No es que McCarthy viviese de rentas o de la asignación mensual de su padre. Su obcecación tuvo un precio. Su exmujer cuenta que, cuando McCarthy era un escritor que empezaba a ser conocido, pero que seguía siendo pobre, viviendo en una cabaña de Tennessee en la que a veces no había ni pasta de dientes, ya rechazaba las ofertas ocasionales que le hacían para dar charlas. Su mujer se frustraba. 1.000 o 2.000 dólares de aquí y allá, en los años 60, hubieran dado para mucho. Pero a McCarthy no le interesaba. «Todo lo que tengo que decir está en mis libros».

El autor reconoció desde el principio cuál es el bien más valioso de este mundo: el tiempo. Si hoy fuera joven, probablemente no tendría cuenta de Twitter.
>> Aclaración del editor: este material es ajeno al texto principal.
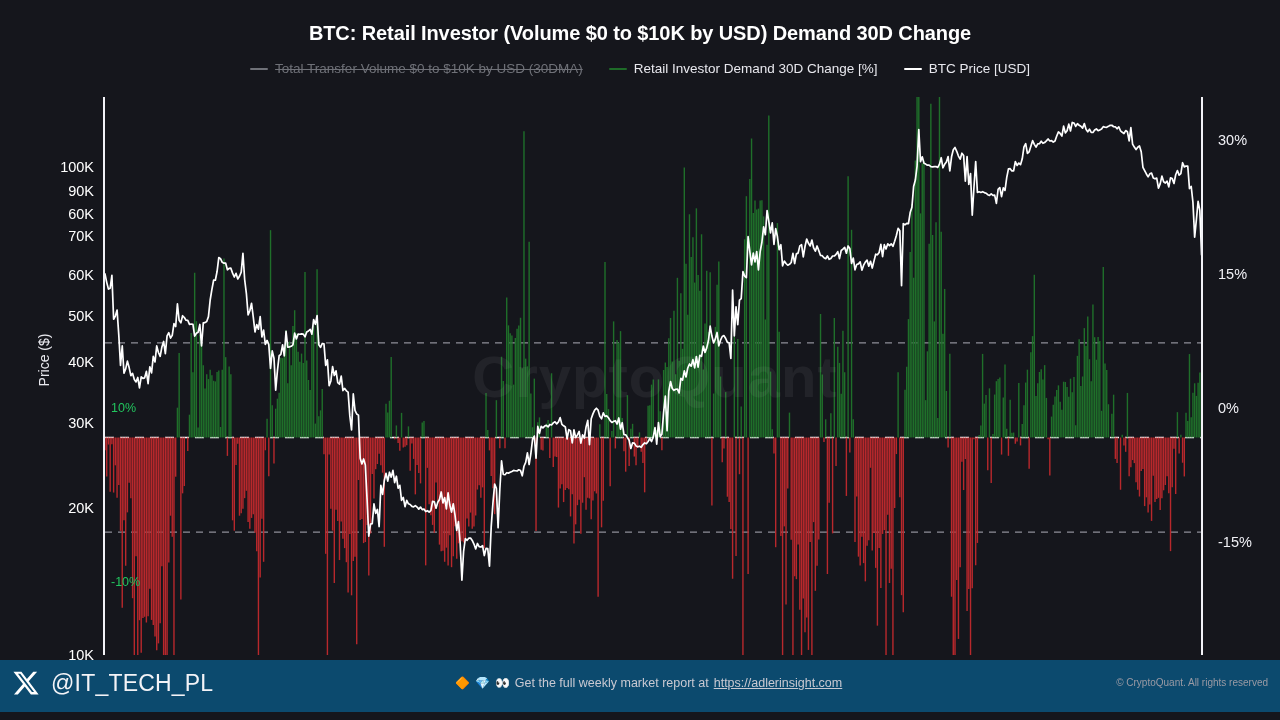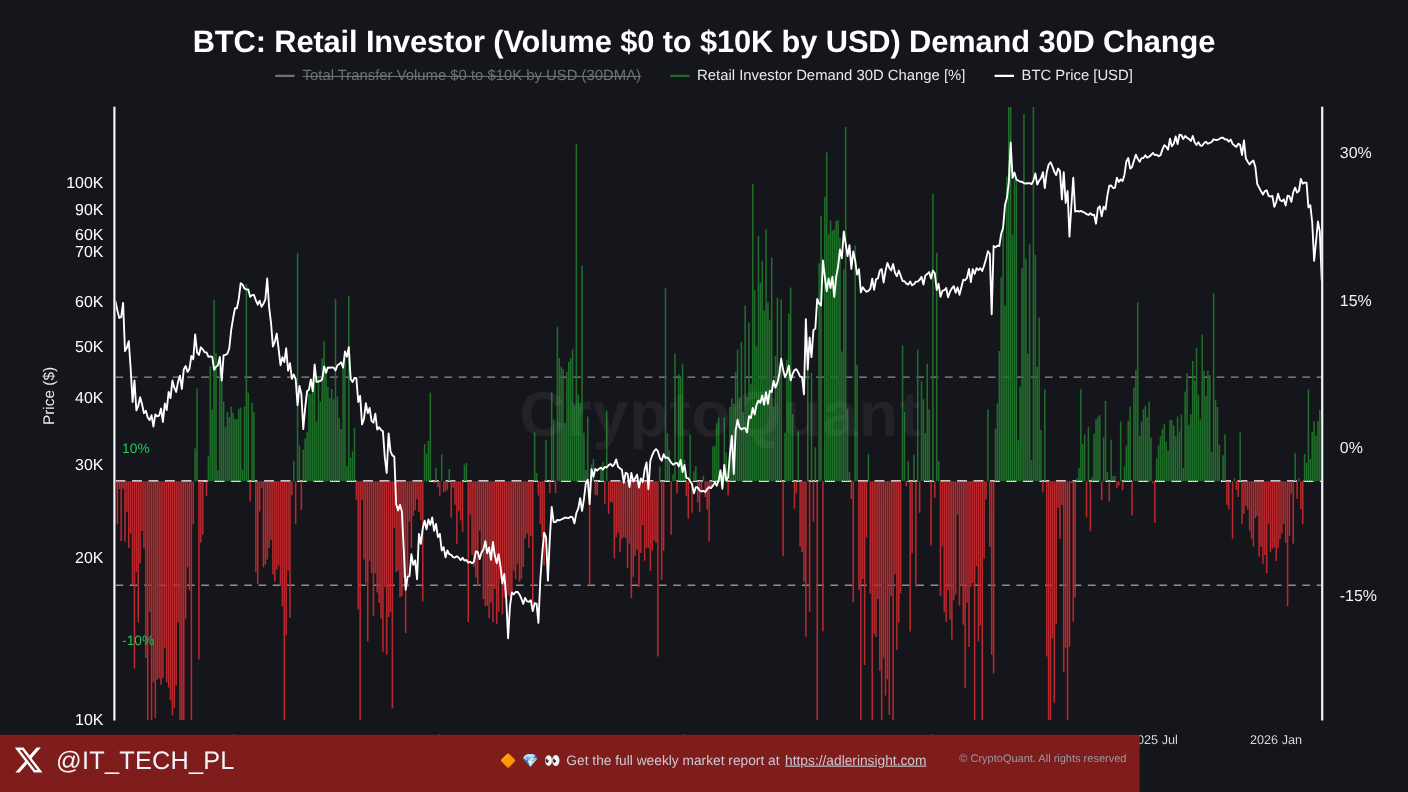--- a/index.html
+++ b/index.html
@@ -7,21 +7,21 @@
     width:1280px; height:720px; overflow:hidden;
     background:#15161c;
     font-family:"Liberation Sans", sans-serif;
     color:#e8e8ee;
   }
   #root { position:relative; width:1280px; height:720px; }
 
   
   .title {
     position:absolute; left:0; top:22px; width:1280px;
-    text-align:center; font-size:28px; font-weight:bold;
+    text-align:center; font-size:20px; font-weight:bold;
     letter-spacing:-0.1px; color:#ffffff;
   }
 
   
   .legend {
     position:absolute; top:62px; left:0; width:1280px;
     display:flex; justify-content:center; align-items:center; gap:26px;
     font-size:13.5px;
     text-align:center;
   }
@@ -72,22 +72,22 @@
   }
 
   
   .glabel {
     position:absolute; font-size:12.5px; color:#22c55e;
     transform:translateY(-100%); padding-left:4px;
   }
 
   
   .footer {
-    position:absolute; left:0; bottom:0; width:1036px; height:52px;
-    background:#7f1d1d;
+    position:absolute; left:0; bottom:8px; width:1280px; height:52px;
+    background:#0c4a6e;
   }
   .handle {
     position:absolute; left:12px; top:9px;
     display:flex; align-items:center; gap:11px;
   }
   .x-logo { width:28px; height:28px; display:block; }
   .handle-text { font-size:23px; font-weight:500; color:#f3f3f7; letter-spacing:0.2px; }
   .promo {
     position:absolute; left:455px; top:16px;
     display:flex; align-items:center; gap:5px;
@@ -120,21 +120,21 @@
       <span class="legend-swatch" style="background:#ffffff"></span>
       <span class="legend-label">BTC Price [USD]</span>
     </div>
   </div>
 
   <div class="ylabel-left">Price ($)</div>
 
   <div class="ytick-l" style="top:167px">100K</div>
   <div class="ytick-l" style="top:191px">90K</div>
   <div class="ytick-l" style="top:214px">60K</div>
-  <div class="ytick-l" style="top:230px">70K</div>
+  <div class="ytick-l" style="top:236px">70K</div>
   <div class="ytick-l" style="top:275px">60K</div>
   <div class="ytick-l" style="top:316px">50K</div>
   <div class="ytick-l" style="top:362px">40K</div>
   <div class="ytick-l" style="top:423px">30K</div>
   <div class="ytick-l" style="top:508px">20K</div>
   <div class="ytick-l" style="top:655px">10K</div>
 
   <div class="ytick-r" style="top:140px">30%</div>
   <div class="ytick-r" style="top:274px">15%</div>
   <div class="ytick-r" style="top:408px">0%</div>

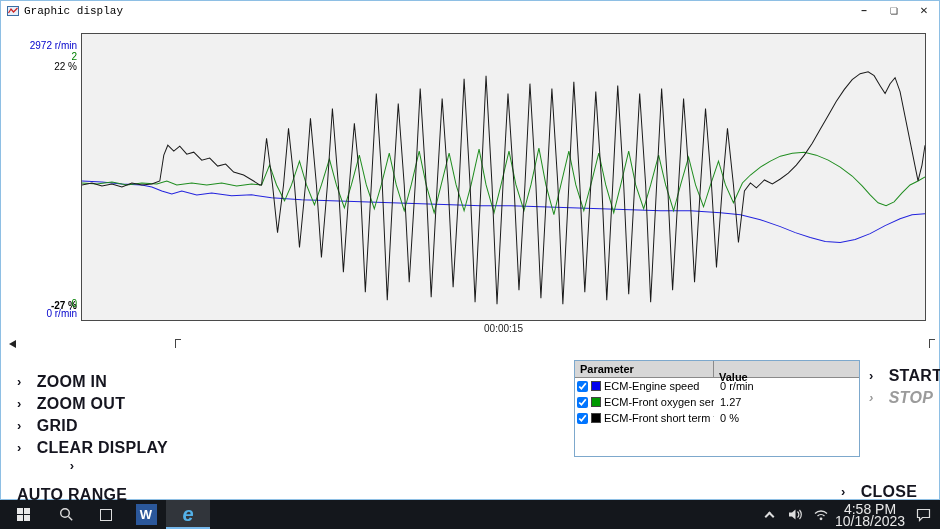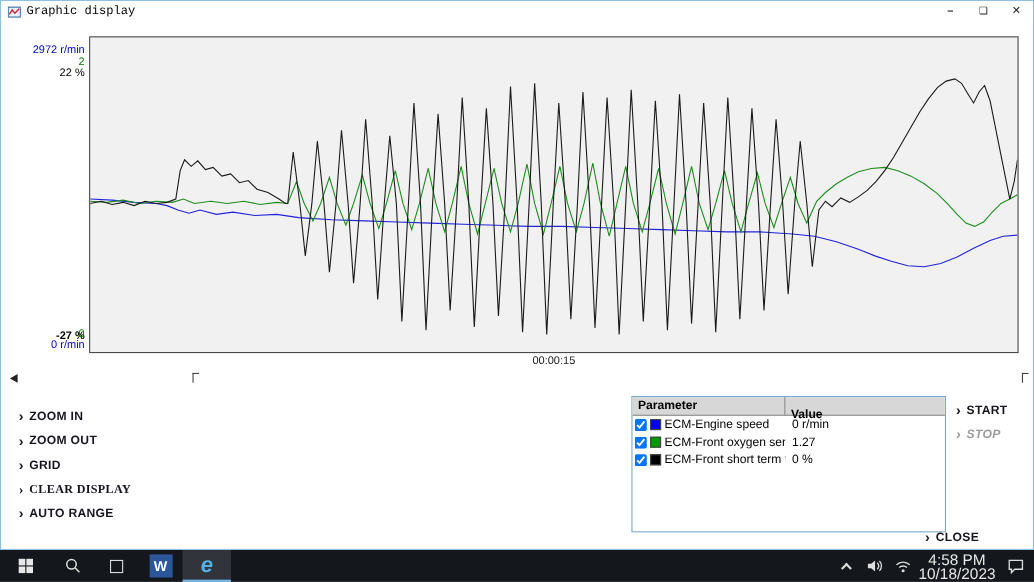--- a/index.html
+++ b/index.html
@@ -31,28 +31,28 @@
   
   .hscroll { position:absolute; left:6px; top:337px; width:928px; height:12px; }
   .sb-left { position:absolute; left:2px; top:2px; width:0; height:0;
              border-top:4px solid transparent; border-bottom:4px solid transparent;
              border-right:7px solid #222; }
   .sb-tick { position:absolute; top:1px; width:1px; height:9px; background:#444; }
   .sb-tick::before { content:""; position:absolute; left:0; top:0; width:6px; height:1px; background:#444; }
   .sb-t1 { left:168px; } .sb-t2 { left:922px; }
 
   
-  .cmd { position:absolute; display:flex; align-items:center; gap:5px;
-         font-size:11px; font-weight:bold; color:#15151f; letter-spacing:.3px; cursor:pointer; }
+  .cmd { position:absolute; display:flex; align-items:center; gap:15px;
+         font-size:16px; font-weight:bold; color:#15151f; letter-spacing:.3px; cursor:pointer; }
   .chev { font-size:13px; line-height:10px; color:#15151f; }
   .chev::before { content:"\203A"; font-weight:bold; }
   .cmd.disabled, .cmd.disabled .chev { color:#9b9b9b;font-style:italic; }
 
   
-  .ptable { position:absolute; left:573px; top:359px; width:286px; height:124px;
+  .ptable { position:absolute; left:573px; top:359px; width:286px; height:97px;
             background:#fff; border:1px solid #7da8cc; font-size:11px; }
   .pt-head { display:flex; height:17px; background:#d7d7d7; border-bottom:1px solid #8a8a8a;
              font-weight:bold; }
   .pt-hc { display:flex; align-items:center; padding-left:5px; }
   .pt-hc.c1 { width:139px; border-right:1px solid #8a8a8a; }
   .pt-hc.c2 { width:145px;margin-top:16px; }
   .pt-row { display:flex; height:16px; align-items:center; }
   .pt-c1 { width:139px; display:flex; align-items:center; gap:3px; padding-left:2px;
            overflow:hidden; white-space:nowrap; }
   .pt-c2 { width:145px; padding-left:6px; }
@@ -126,25 +126,25 @@
     <span>ZOOM IN</span>
   </div>
   <div class="cmd" style="left:16px; top:394px;">
     <span class="chev"></span>
     <span>ZOOM OUT</span>
   </div>
   <div class="cmd" style="left:16px; top:416px;">
     <span class="chev"></span>
     <span>GRID</span>
   </div>
-  <div class="cmd" style="left:16px; top:438px;font-family:Liberation Serif, serif;">
+  <div class="cmd" style="left:16px; top:438px;">
     <span class="chev"></span>
     <span>CLEAR DISPLAY</span>
   </div>
-  <div class="cmd" style="left:16px; top:460px;">
+  <div class="cmd" style="left:16px; top:460px;flex-direction:column;">
     <span class="chev"></span>
     <span>AUTO RANGE</span>
   </div>
 
   <div class="ptable">
     <div class="pt-head">
       <div class="pt-hc c1">Parameter</div>
       <div class="pt-hc c2">Value</div>
     </div>
     <div class="pt-row">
Aún así, el tiempo, el estudio y la determinación no son suficientes para explicar el relieve onírico de sus libros, esas escenas que respiran, sangran y lloran, y se quedan pegadas a nuestra memoria como un recuerdo de la infancia. Uno diría que McCarthy fue mercenario de Glanton y que se limita a poner sobre el papel sus traumáticas vivencias. En realidad, es un señor que habla bajito con un discreto acento sureño y que escribe en la misma Olivetti Lettera 32 que compró por 50 dólares en una tienda de Knoxville en 1963. Un señor alérgico a la fama que dice no tener ningún amigo escritor y que pasa los ratos libres en las tertulias científicas del Instituto de Santa Fe, en Nuevo México.

La chispa que ensalza Meridiano de sangre, el duende que le insufla magnetismo, proviene de otro lugar. Una especie de sótano abisal del que McCarthy, por alguna razón, tiene la llave o al menos un ojo de buey por el que asomarse.

El único ensayo de no-ficción que McCarthy escribió durante su carrera, un artículo de 3.000 palabras publicado en el portal Nautilus, está dedicado al subconsciente: ese cerebro antiguo, animal, instintivo, que nos mueve desde la profundidades a base de sensaciones y pequeños dramas simbólicos, y que de alguna manera tratamos de interpretar con esa nueva invención (de hace unos 70.000 años) que es el lenguaje consciente.

Ese sistema operativo subterráneo donde se almacenan los sueños y quién sabe si alguna memoria colectiva o genética, como aseguran los teóricos jungianos, siempre ha sido del interés de McCarthy, que reconoce extraer de ella una parte del material de sus libros. Como si entablase conversación con ese lado primitivo y vertiese las respuestas en párrafos indómitos, hechos del mismo material que las pesadillas.

El exigente crítico Harold Bloom, profesor de la Universidad de Yale y autor de El cánon occidental, consideró Meridiano de sangre la mejor novela americana de un escritor vivo. Una hazaña comparable a Moby Dick, un recipiente de las esencias oscuras de Estados Unidos: de la agresión, de la guerra, de la pasión por las armas. Como si la banda de Glanton siguiera cabalgando rauda, cortando cabelleras.